During SNAC International’s Executive Leadership Forum, Lynn Dornblaser, director, innovation and insight, at Mintel, observed that consumers seem to have “a fundamental disconnect with what healthy is all about.” And shaping perception, she added, is something that the food industry needs to do better.

According to an internet survey by Lightspeed GMI/Mintel, 53% of consumers surveyed worry about potentially harmful ingredients in the food they buy. And 71% believe “there are probably more harmful or excess ingredients in foods than manufacturers are telling us.” Such data indicate that many companies have missed an opportunity to shape the debate about food and nutrition.

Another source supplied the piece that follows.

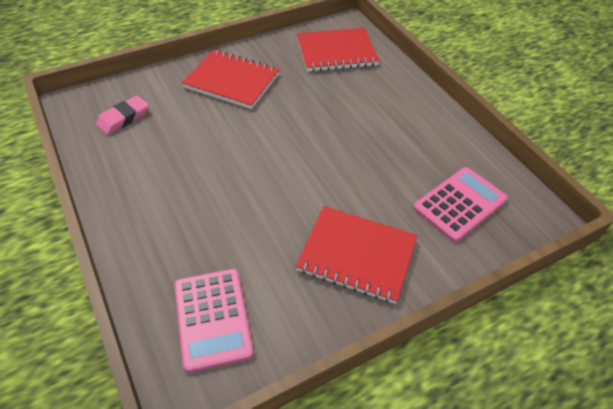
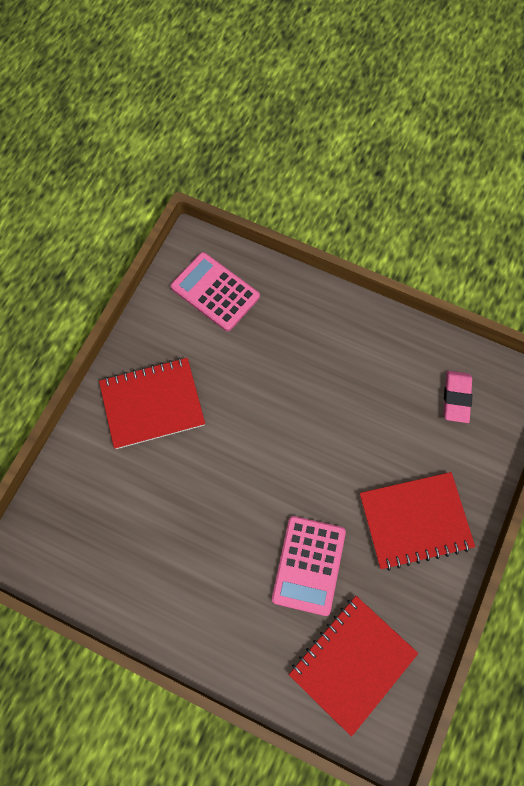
camera: 145 degrees right, 20 degrees up
pink calculator [413,167,508,242] -> pink calculator moved to [272,516,346,616]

“I say to the food industry, and have said it to many groups, ‘Shame on you.’ You guys know exactly what’s in your products that you sell or the ingredients that you sell to the companies that make them,” Ms. Dornblaser told snack executives. “You know exactly why those ingredients are there. You know exactly their purpose. You had an opportunity to get out in front of this (trend) years ago. Now, you’ve got this big ship you’ve got to turn around because you have this prevailing opinion that those chemically manufactured things are bad. Now, it’s on you to help consumers understand what those things are.”

Ms. Dornblaser suggested descriptors to talk about ingredients on the packaging, if such precious space is available. She recommended, for example, explaining how a technically sounding component like lecithin helps to hold ingredients together.

“You have the opportunity to be good educators,” Ms. Dornblaser advised.

That’s an effective way to clear up these obvious misconceptions in the market and on social media.